Kindles are not for everyone. But I believe many book-lovers oppose them on principle before actually trying them. And that's unfortunate. It's because of my Kindle that I'm not limited to how many books I can bring on vacation, or to my apartment. It's because of my Kindle that I can start reading a book less than five minutes after hearing about it (this can actually be dangerous, and I have to stop myself from buying books on a daily basis). It's because of my Kindle that I have access to thousands of classic novels - for free. Kindle books are generally cheaper than their paper counterparts - sometimes a lot cheaper. In fact, my Kindle saved me a lot of money in several of my college courses.
Last month, Public Radion Internation wrote an article titled "Your Paper Brain and Your Kindle Brain Aren't the Same Thing." PRI editor T.J. Raphael said researchers have found that readers' minds tended to wander from topic to topic, whereas paper readers delved into what Tufts University professor Maryanne Wolf calls "deep reading."
"We know a great deal about the present iteration of the reading brain and all of the resources it has learned to bring to the act of reading," Wolf said in a 2010 Nieman Reports essay. "However, we still know very little about the digital reading brain. My major worry is that, confronted with a digital glut of immediate information that requires and receives less and less intellectual effort, many new (and many older) readers will have neither the time nor the motivation to think through the possible layers of meaning in what they read."
I did not provide my experience with the Kindle in an effort to refute Wolf's work. Anecdotal evidence does not equate to a scientific study, and I would never attempt to argue that it does. However, I believe it is worth mentioning that one researcher's opinion does not constitute an academic consensus. A 2013 study published in PLOS, for example, found that the visual experience of reading Kindle and paper books were actually not significantly different.

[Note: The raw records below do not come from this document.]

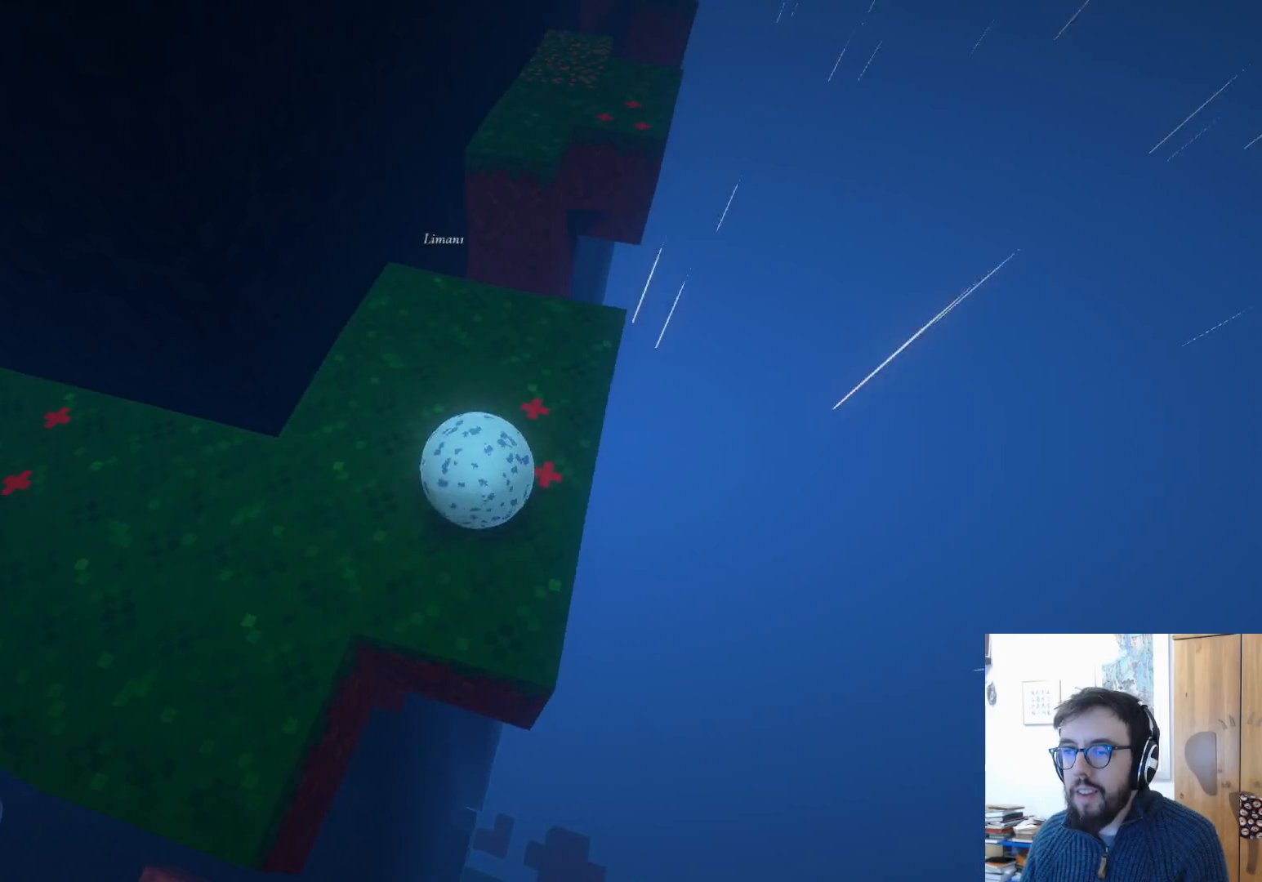
{"buttons": [], "left_stick": "up", "right_stick": "center", "events": [[17, "right_stick", "center"], [67, "left_stick", "up"]]}
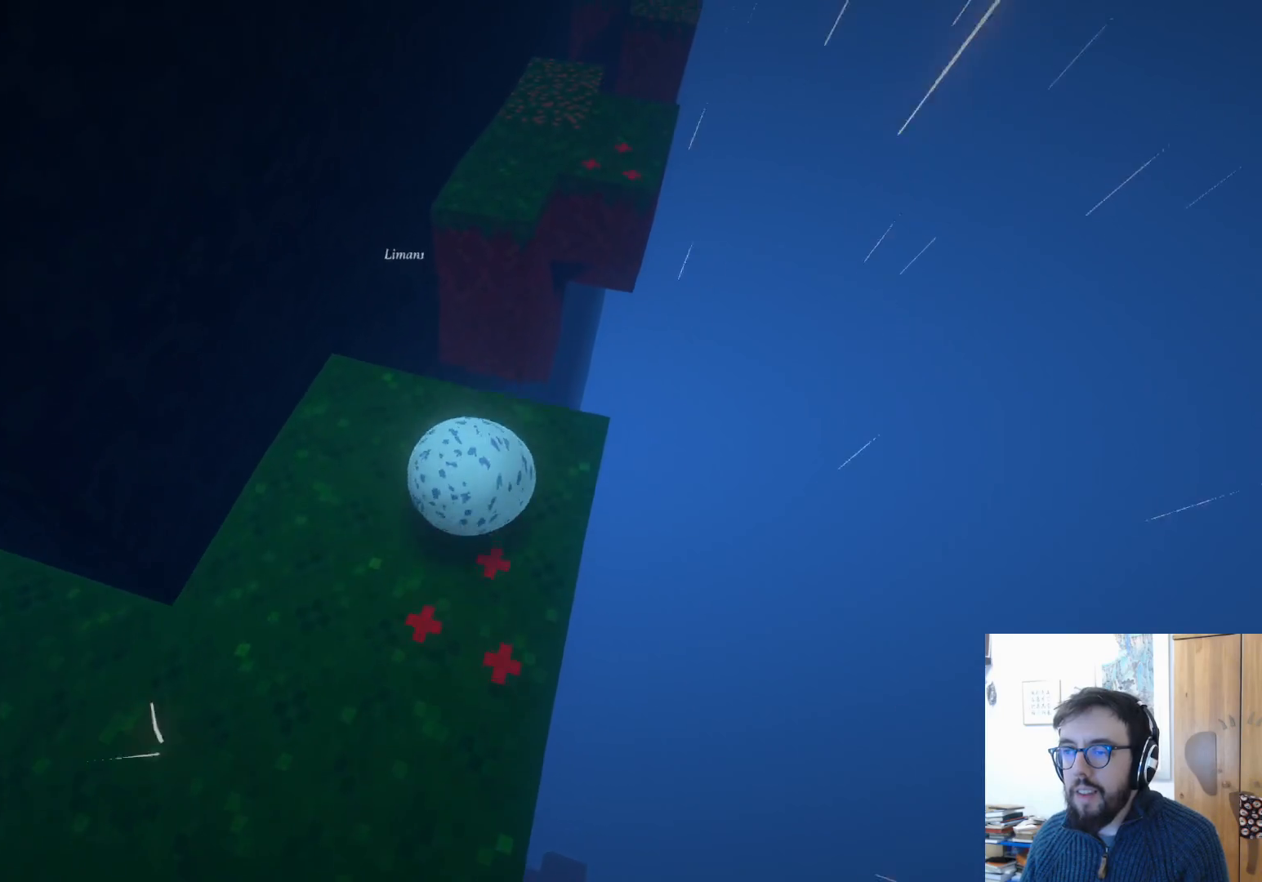
{"buttons": [], "left_stick": "up-right", "right_stick": "center", "events": [[200, "left_stick", "up-right"], [350, "A", "down"], [483, "A", "up"]]}
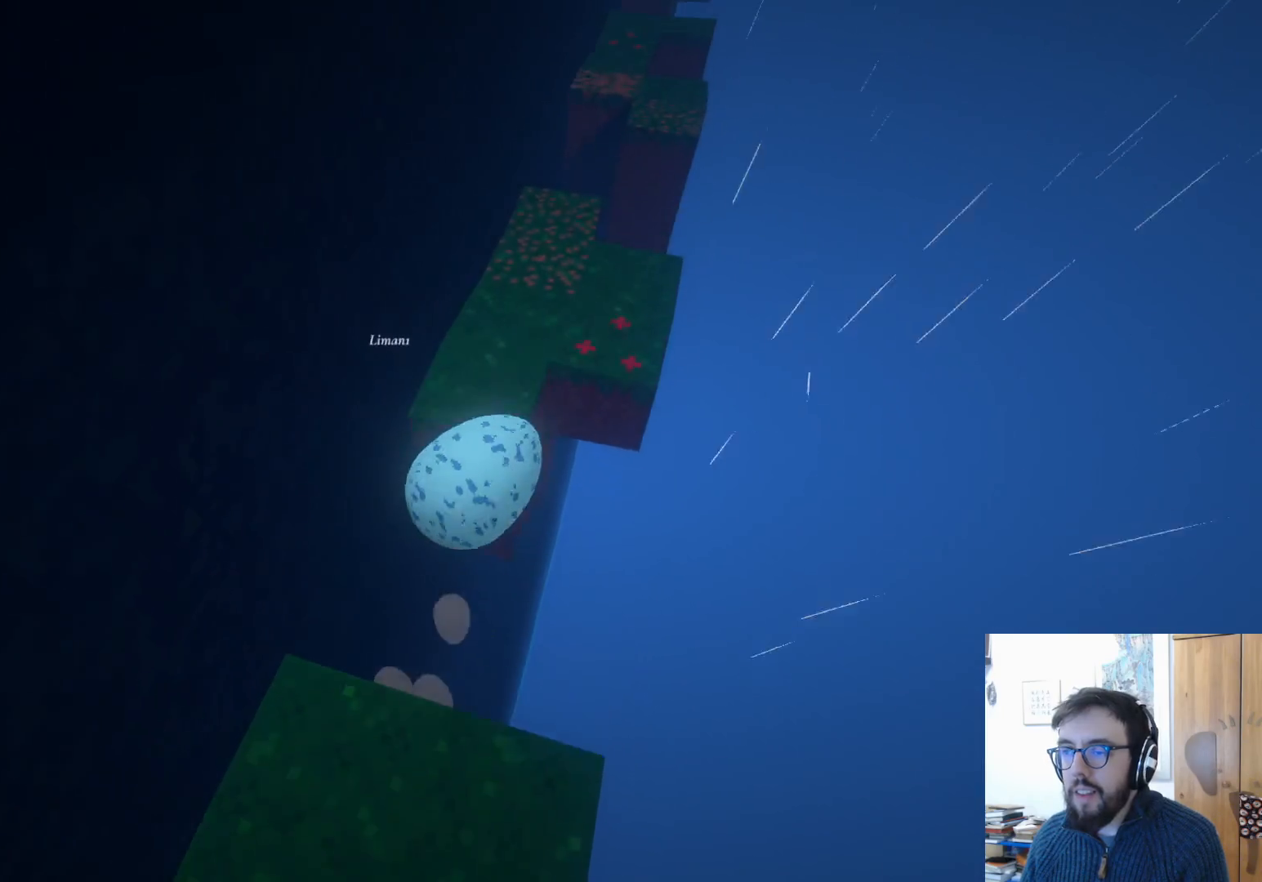
{"buttons": [], "left_stick": "center", "right_stick": "center", "events": [[217, "left_stick", "right"], [217, "right_stick", "up-right"], [417, "right_stick", "center"], [483, "left_stick", "center"]]}
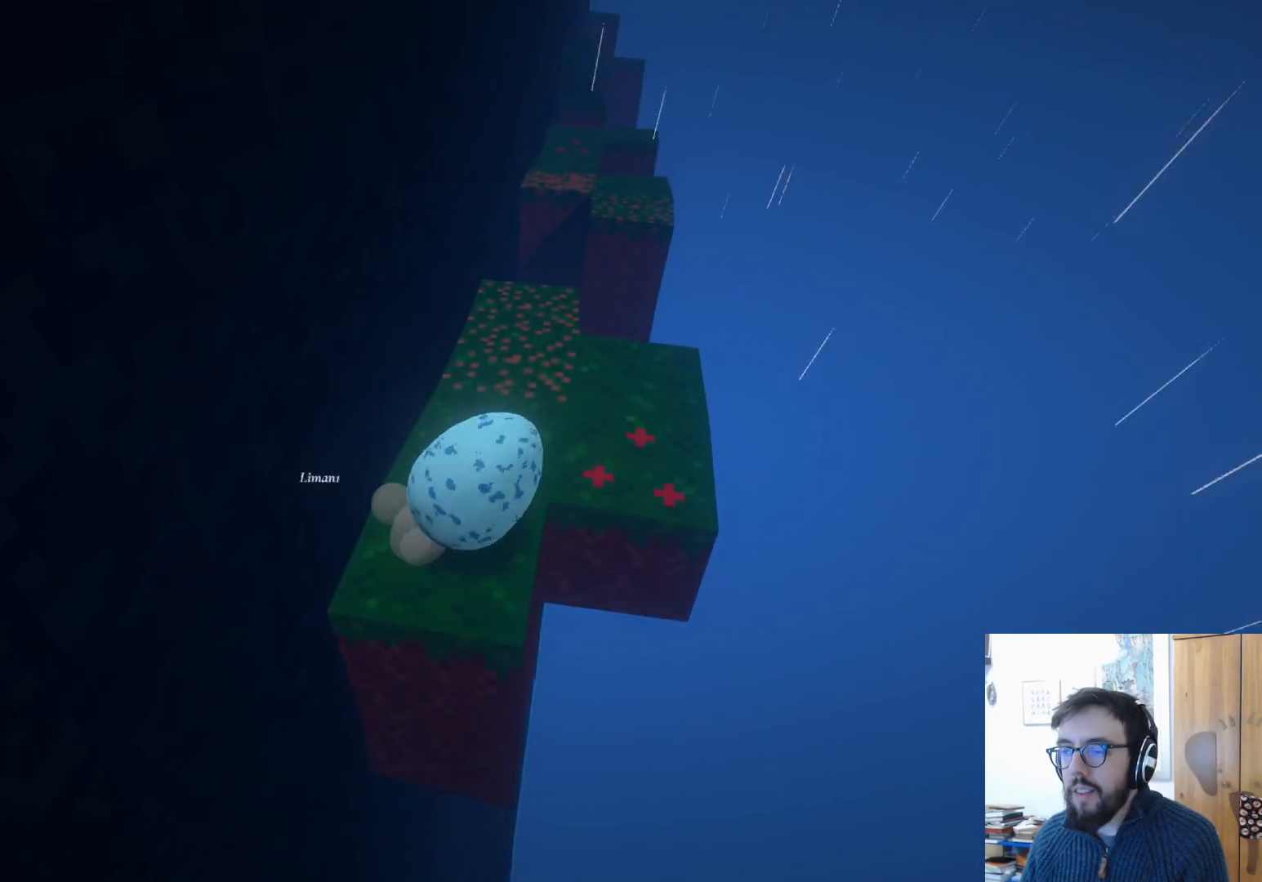
{"buttons": [], "left_stick": "up-right", "right_stick": "center", "events": [[150, "right_stick", "down-right"], [183, "left_stick", "right"], [267, "left_stick", "up-right"], [367, "right_stick", "center"]]}
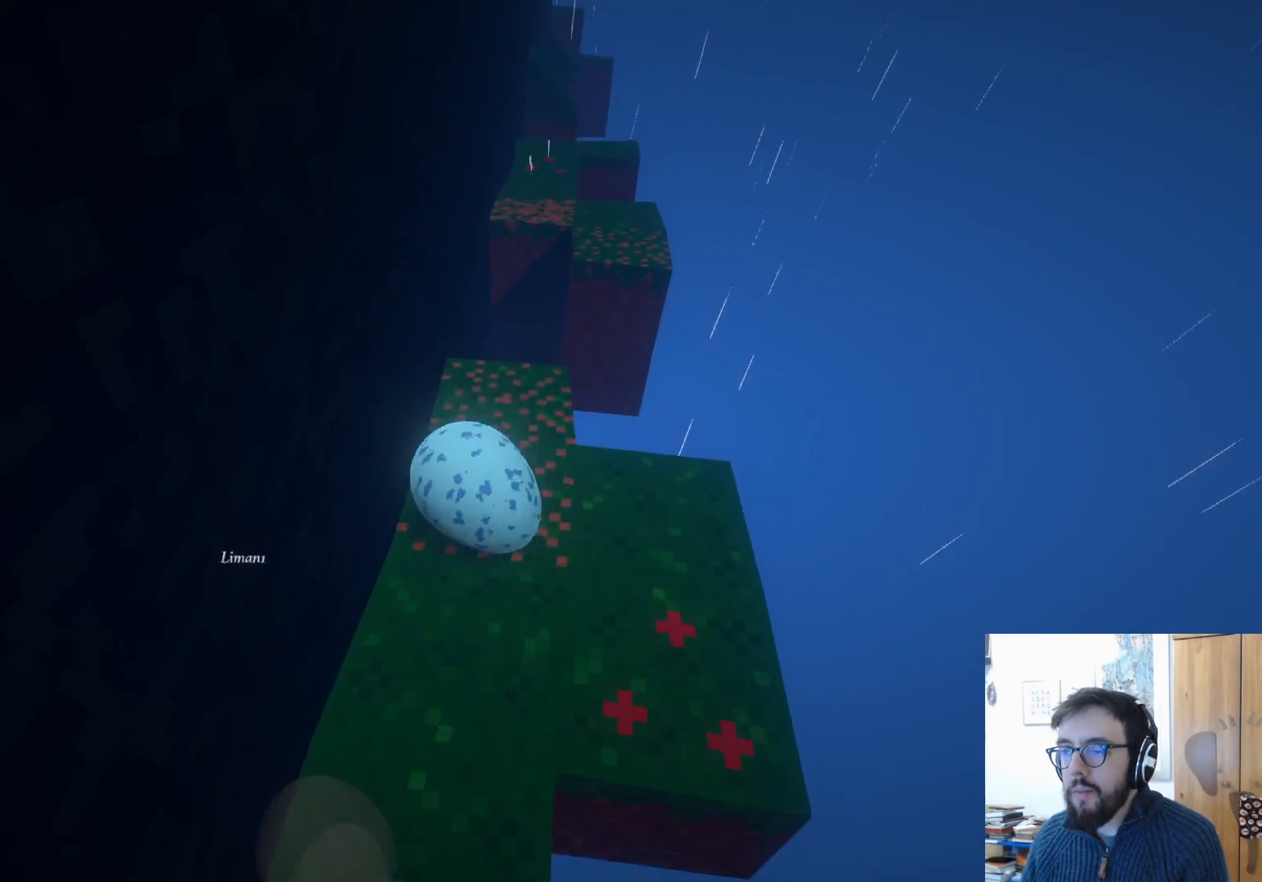
{"buttons": ["A"], "left_stick": "up-left", "right_stick": "center", "events": [[283, "left_stick", "up"], [467, "A", "down"], [483, "left_stick", "up-left"]]}
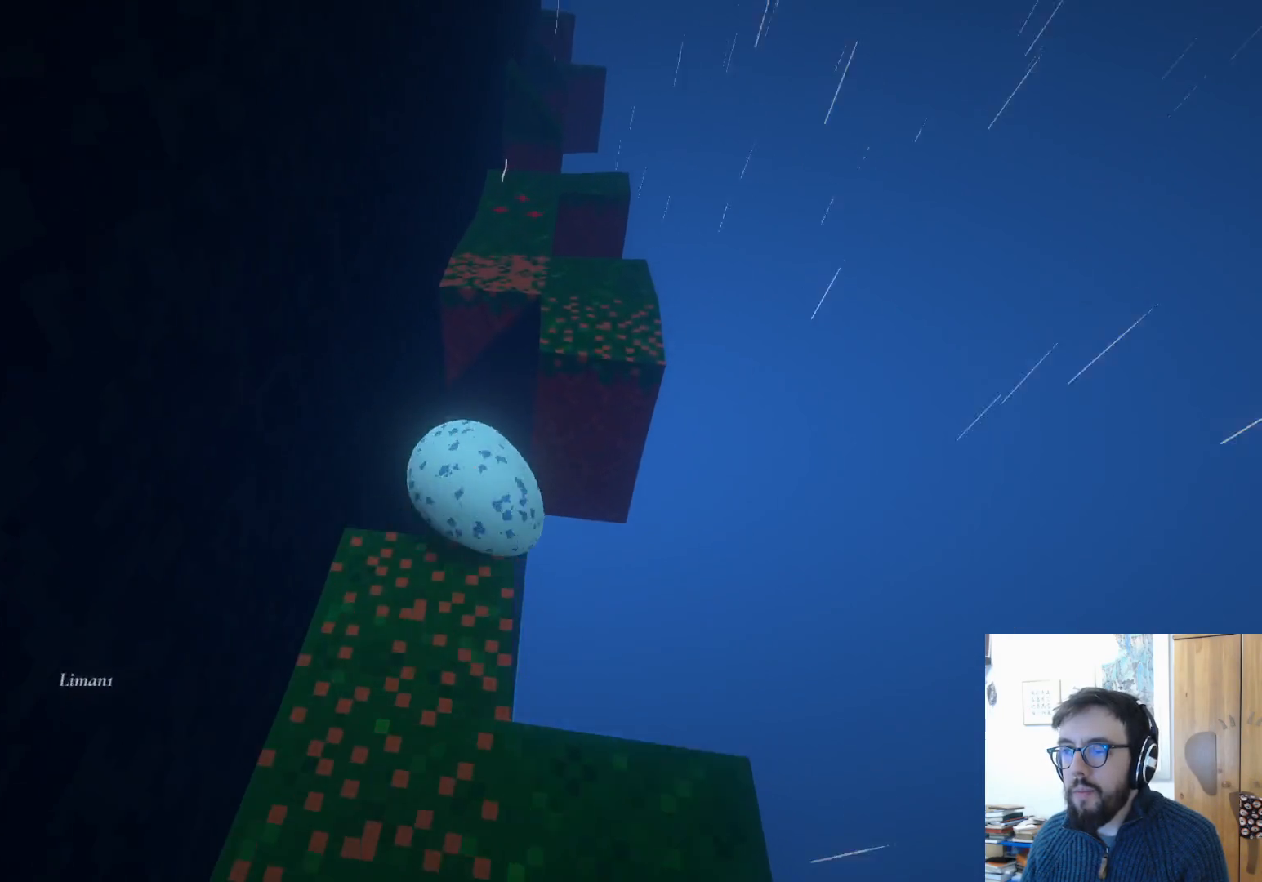
{"buttons": [], "left_stick": "up", "right_stick": "center", "events": [[217, "left_stick", "up"], [483, "A", "up"]]}
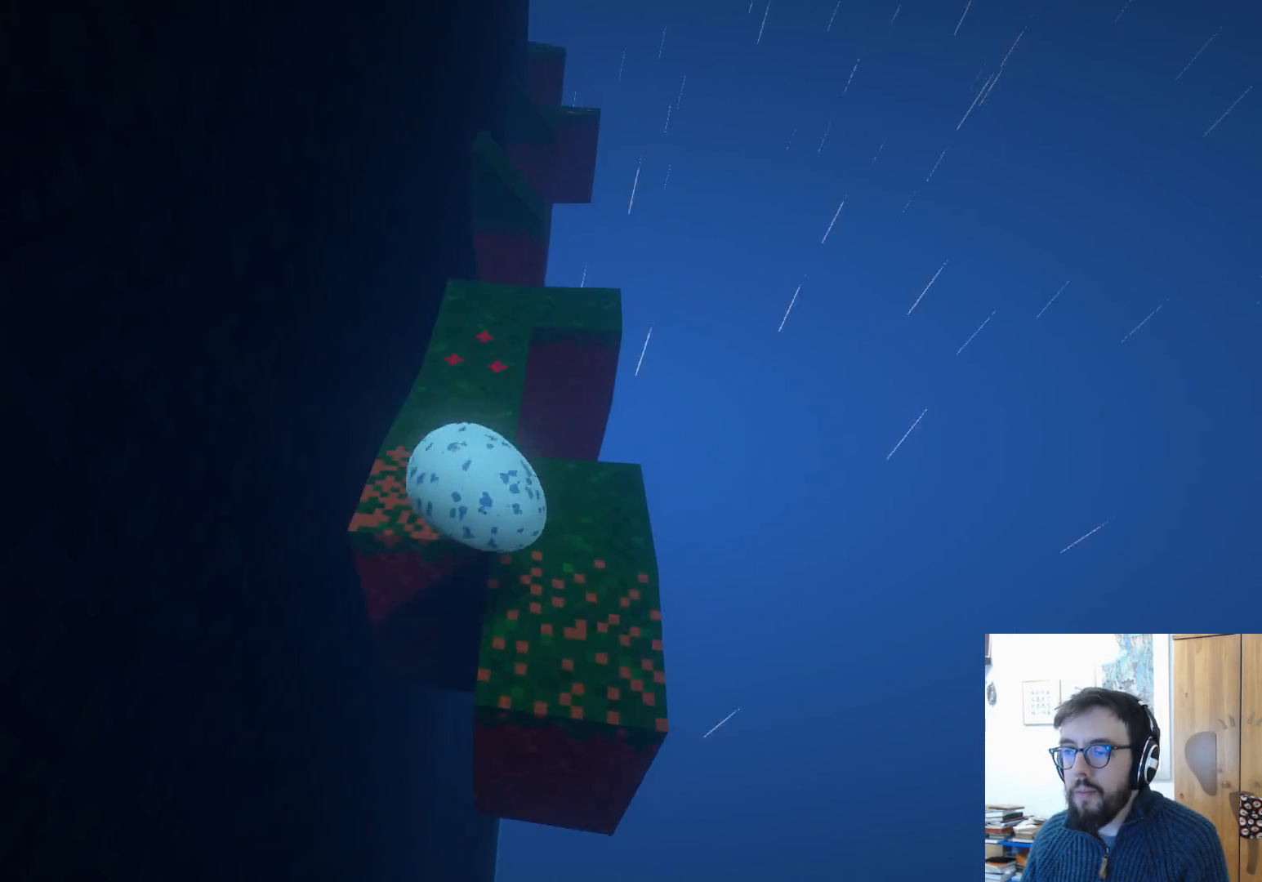
{"buttons": [], "left_stick": "up-right", "right_stick": "center", "events": [[200, "left_stick", "center"], [383, "left_stick", "up-left"], [500, "left_stick", "up-right"]]}
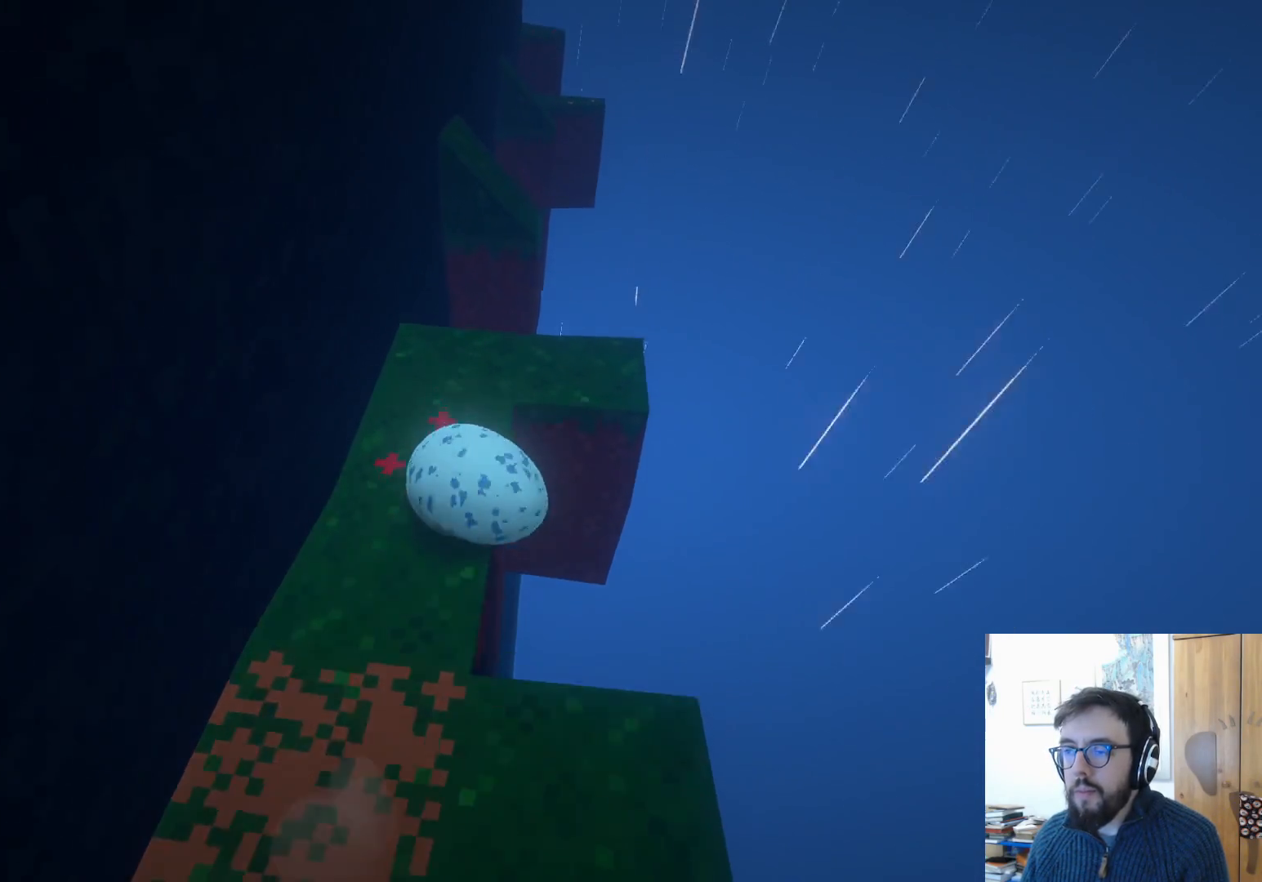
{"buttons": ["A"], "left_stick": "up", "right_stick": "center", "events": [[267, "left_stick", "up"], [483, "A", "down"]]}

I was unable to obtain Wolf's recent scientific studies on the topic, so I cannot speak to her research methodology. I therefore do not know if her research targeted all on-screen reading, and whether this work included or specifically focused on Kindle reading.
I share my experience in an effort to encourage book-lovers not to immediately reject the Kindle based solely on principle. I will be following new research in e-books and brain function (and I am in the process of acquiring Wolf's research, which I plan to review in the future). At the moment, researchers simply don't know the exact effects of e-books on the brain.
I still find myself "losing myself" in digital books, attaining that feeling that is nearly impossible to describe but every book-lover has experienced. Amazon does an amazing job of making me forget that I'm reading off a screen. I know many of my fellow book-lovers feel the same way. Ultimately, I think it's something that is different for each person, and for me switching to Kindle was the right choice.